Cannes 2017: Grassadonia and Piazza’s Sicilian Ghost Story

“In Sicilian Ghost Story, co-directors Fabio Grassadonia and Antonio Piazza’s superb follow-up to 2013’s Critics’ Week prizewinner Salvo, the duo evocatively interweave the richness of fairy tales with the obscenity of Mafia control,” writes Jay Weissberg for Variety. “Based on the 1993 kidnapping of 12-year-old Giuseppe Di Matteo, held by the Mafia for 779 days in the hopes of silencing his informant father, the film invents a classmate with a crush who refuses to sweep Giuseppe’s disappearance under the rug.
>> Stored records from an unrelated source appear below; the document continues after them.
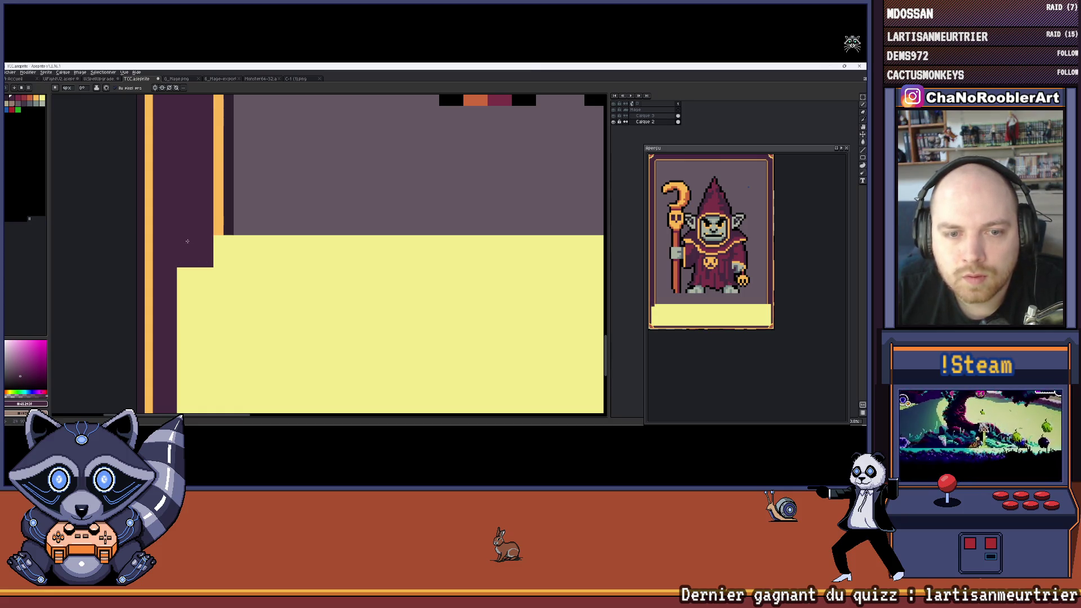
{"action": "scroll", "coordinate": [248, 241], "scroll_direction": "down", "scroll_amount": 2}
{"action": "left_click_drag", "start_coordinate": [248, 241], "coordinate": [168, 235]}
{"action": "scroll", "coordinate": [170, 244], "scroll_direction": "up", "scroll_amount": 2}
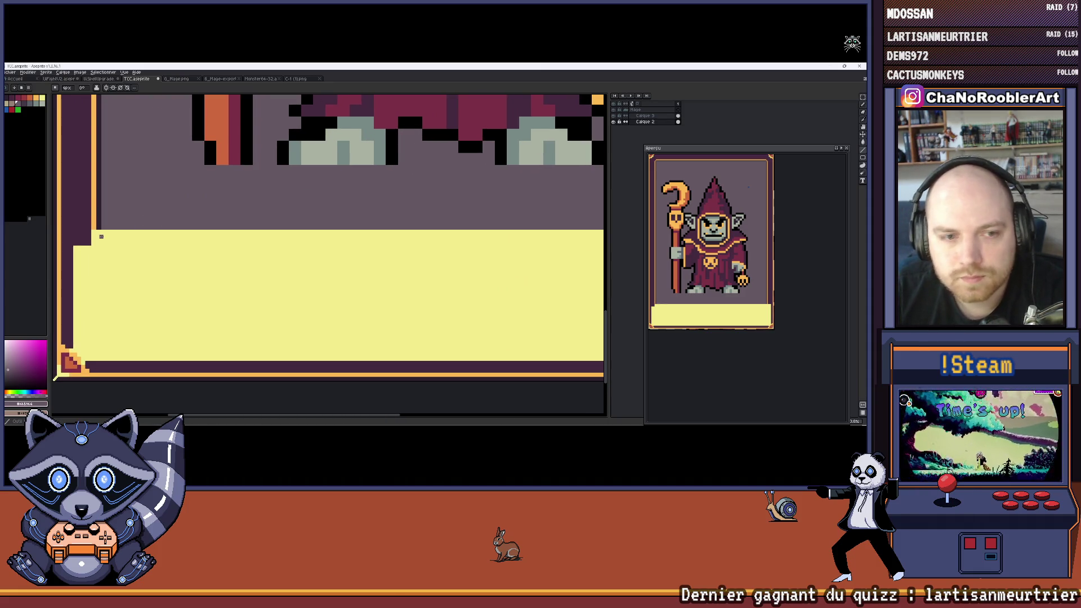
{"action": "scroll", "coordinate": [91, 244], "scroll_direction": "up", "scroll_amount": 1}
{"action": "left_click_drag", "start_coordinate": [91, 245], "coordinate": [158, 245]}
{"action": "scroll", "coordinate": [251, 258], "scroll_direction": "down", "scroll_amount": 3}
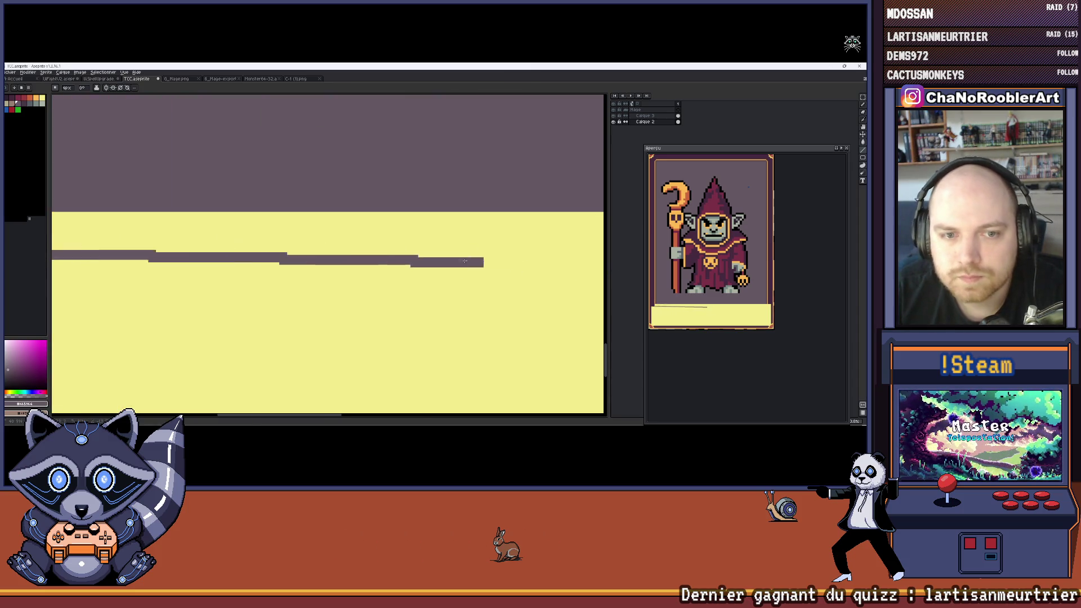
{"action": "scroll", "coordinate": [534, 269], "scroll_direction": "up", "scroll_amount": 2}
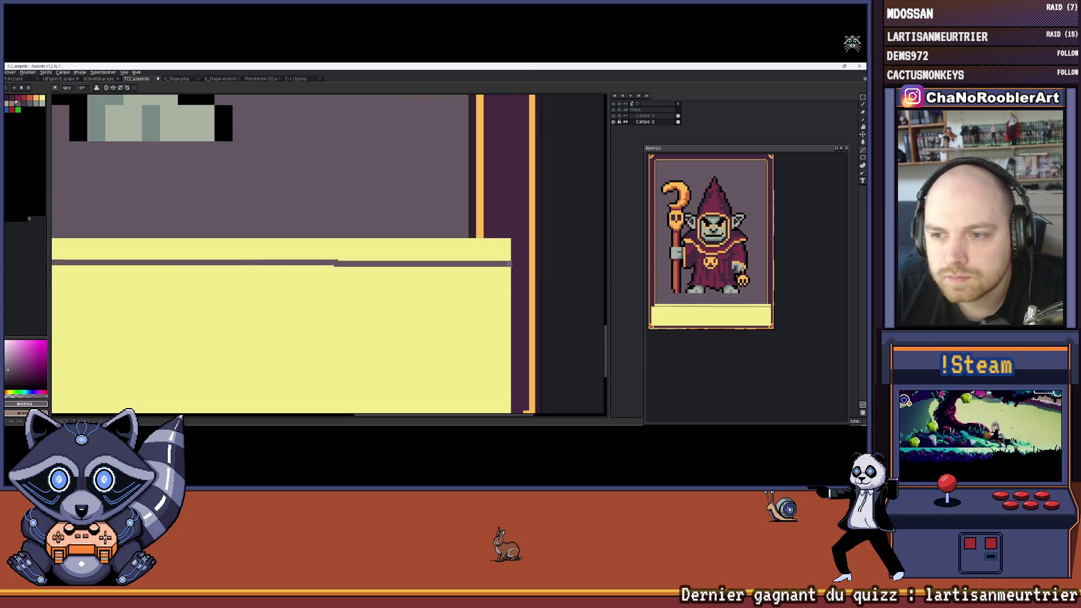
{"action": "left_click", "coordinate": [509, 260], "text": "shift"}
Her bond with the kidnapped boy, manifested through fairy tale symbols—a forest, a cave, animals, a lake—seamlessly dovetails with reality, drawing to the surface the anguish of a lost life together with the disgraceful fact that we as a society allow ourselves not to be haunted by acts of inhumanity.”
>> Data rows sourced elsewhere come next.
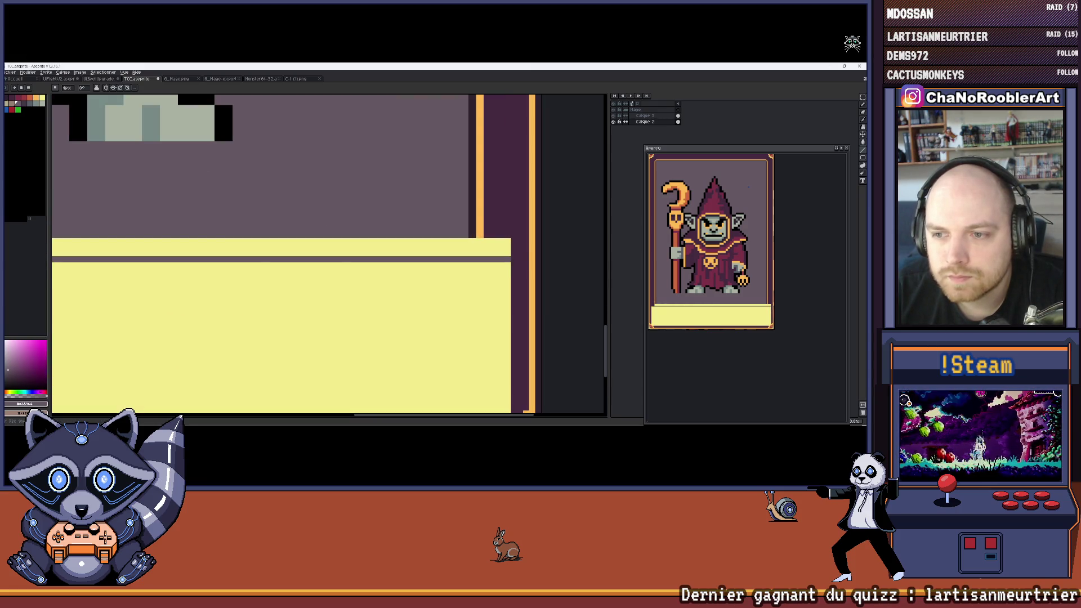
{"action": "scroll", "coordinate": [254, 267], "scroll_direction": "down", "scroll_amount": 3}
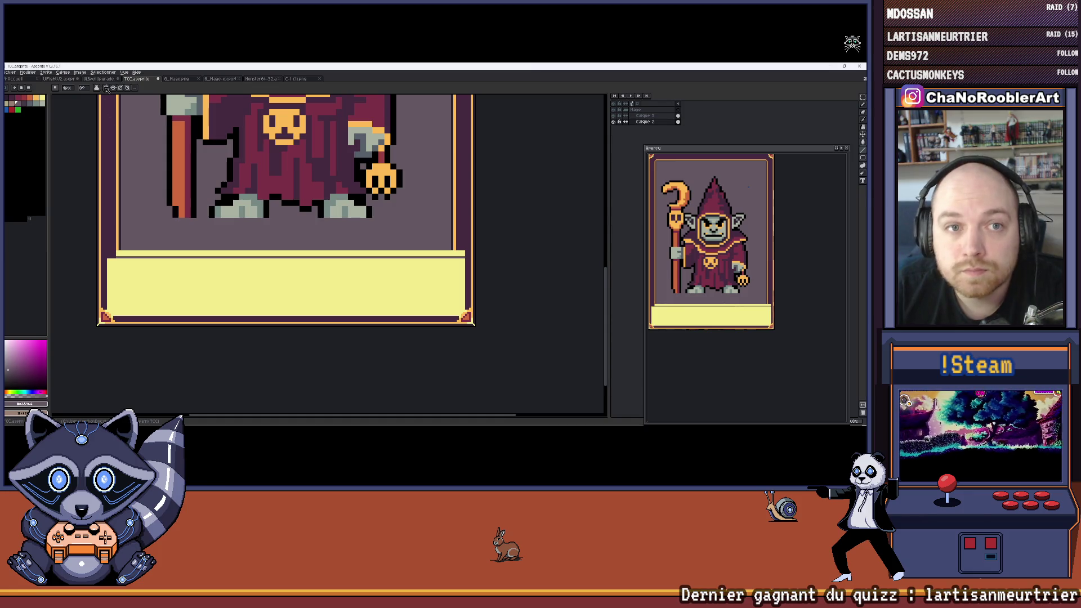
{"action": "scroll", "coordinate": [451, 247], "scroll_direction": "up", "scroll_amount": 3}
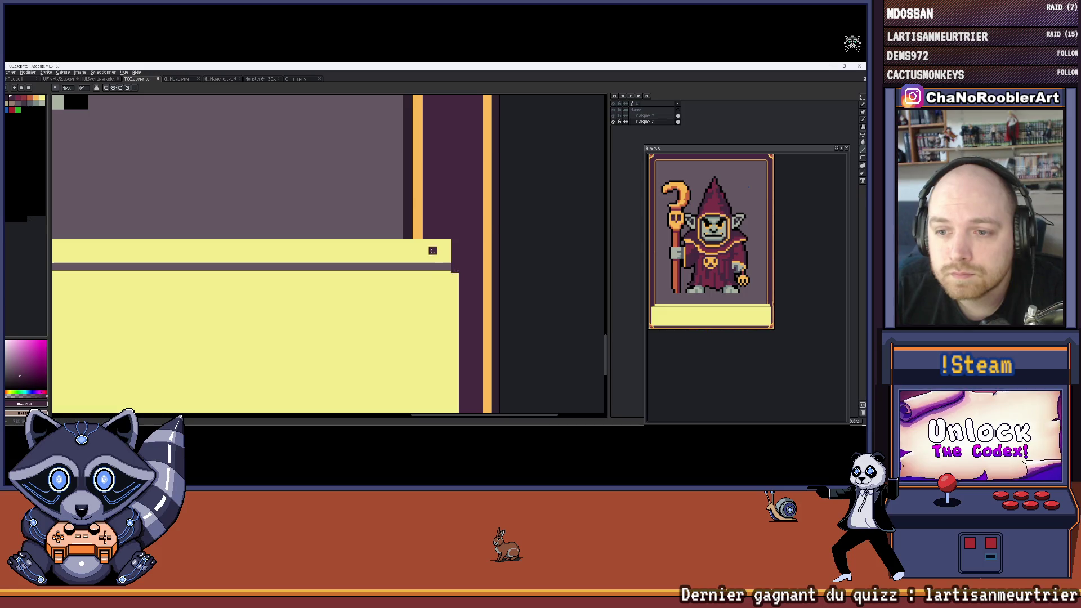
{"action": "key", "text": "ctrl+z"}
{"action": "scroll", "coordinate": [428, 243], "scroll_direction": "up", "scroll_amount": 1}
“A good deal of the film rests on the performances of the two newcomers,” finds Allan Hunter in Screen. “Julia Jedlikowska invests Luna [the classmate] with a burning ferocity. She has all the temper and sense of injustice of a teenager coping with her transition to adulthood and with a mother that couldn’t possibly understand what she is experiencing. Gaetano Fernandez has a natural charm and vulnerability as Giuseppe. The only misjudged performance comes from Sabine Timoteo whose severe, mannered work as Luna’s spectacularly unsympathetic mother seems to belong to a more florid horror story.”

“Cinematographer Luca Bigazzi masterfully conjures up the duality of nature as both a hostile environment of weeds, wires and stones and a magical forest filled with ferrets, owls and butterflies,” writes Deborah Young in the Hollywood Reporter. “A mysterious lake becomes the doorway to a hidden world where Luna envisions Giuseppe in captivity—but also a metaphysical space where his bones return to the earth.”
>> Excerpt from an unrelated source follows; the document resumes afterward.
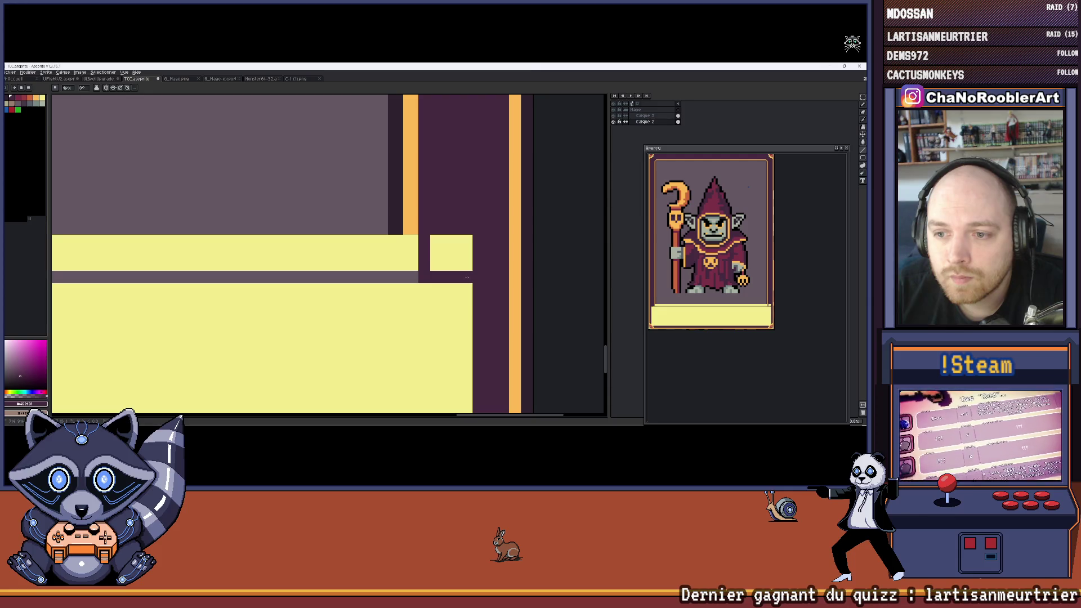
{"action": "key", "text": "b"}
Sicilian Ghost Story is not without its problems,” finds Marc van de Klashorst of the International Cinephile Society, but it does prove that “Salvo was not a fluke.” At the same time, desistfilm co-editor Mónica Delgado finds that the new film doesn’t quite measure up to that feature debut.

At Cineuropa, Camillo De Marco suggests that “the mafia is the dark fairy tale that haunts every Sicilian, a collective repressed memory. Indeed, if Sicilian Ghost Story has a flaw, it is perhaps the directors’ excessive generosity and need to communicate this condition.”